Es schien, als sollte sie recht behalten. Als hätte ihm Jennas Zuruf – und der vorübergehende Konzentrationsverlust der Jungen – Auftrieb gegeben, setzte der Mautner neue Kräfte frei. Mit einer wütenden Bewegung schüttelte er Beetle ab und schleuderte ihn gegen die Böschung des Pfads. Mit einem scharfen Knacken schlug Beetles Kopf gegen den gefrorenen Boden. Er sackte in sich zusammen, und ein rotes Rinnsal rann hinter seinem Ohr hervor und färbte das Eis rosa.

Jenna blickte zu Beetle. Wenigstens war er in sicherer Entfernung vom Abgrund – im Gegensatz zu Septimus. Denn der hing bereits mit dem Kopf über dem Rand, und der Mautner war drauf und dran, den Rest von ihm folgen zu lassen.

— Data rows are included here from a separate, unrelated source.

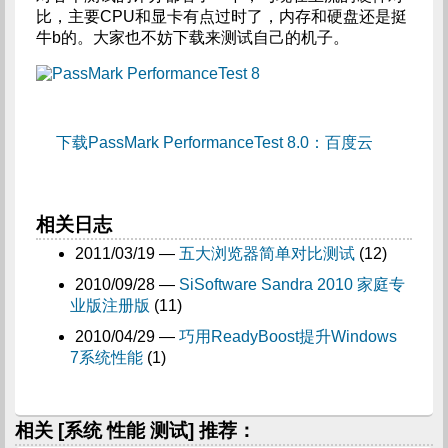
比，主要CPU和显卡有点过时了，内存和硬盘还是挺
牛b的。大家也不妨下载来测试自己的机子。
下载PassMark PerformanceTest 8.0：百度云
相关日志
2011/03/19 —
五大浏览器简单对比测试
(12)
2010/09/28 —
SiSoftware Sandra 2010 家庭专
业版注册版
(11)
2010/04/29 —
巧用ReadyBoost提升Windows
7系统性能
(1)
相关 [系统 性能 测试] 推荐：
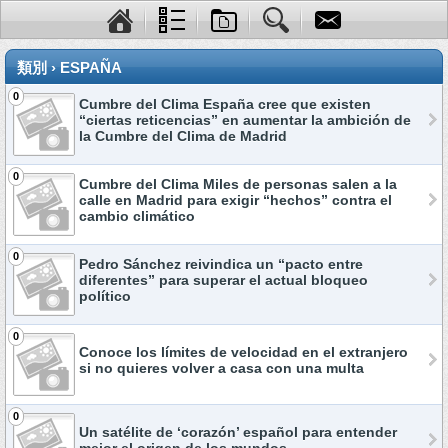
類別 › ESPAÑA
0
Cumbre del Clima España cree que existen
“ciertas reticencias” en aumentar la ambición de
la Cumbre del Clima de Madrid
0
Cumbre del Clima Miles de personas salen a la
calle en Madrid para exigir “hechos” contra el
cambio climático
0
Pedro Sánchez reivindica un “pacto entre
diferentes” para superar el actual bloqueo
político
0
Conoce los límites de velocidad en el extranjero
si no quieres volver a casa con una multa
0
Un satélite de ‘corazón’ español para entender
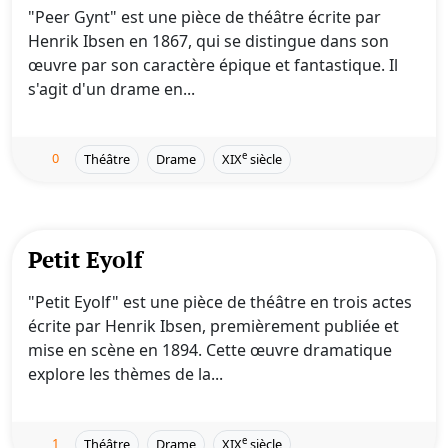
"Peer Gynt" est une pièce de théâtre écrite par
Henrik Ibsen en 1867, qui se distingue dans son
œuvre par son caractère épique et fantastique. Il
s'agit d'un drame en...
0
e
Théâtre
Drame
XIX
siècle
Petit Eyolf
"Petit Eyolf" est une pièce de théâtre en trois actes
écrite par Henrik Ibsen, premièrement publiée et
mise en scène en 1894. Cette œuvre dramatique
explore les thèmes de la...
1
e
Théâtre
Drame
XIX
siècle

Septimus starrte in den Abgrund und versuchte, nicht daran zu denken, wie tief es durch den Nebel nach unten ging. Während er sich gegen die unablässigen Stöße des Mautners stemmte, dessen scharfes Keuchen er in seinem Nacken spürte, wünschte er sich mehr denn je, er hätte den Flug-Charm bei sich. Er konnte ihn so deutlich sehen, dass er ihn fast in seiner Hand spürte. Die kleinen silbernen Schwingen des Amuletts, das Marcia ihm geschenkt hatte und das Teil des Flug-Charms geworden war, flatterten ...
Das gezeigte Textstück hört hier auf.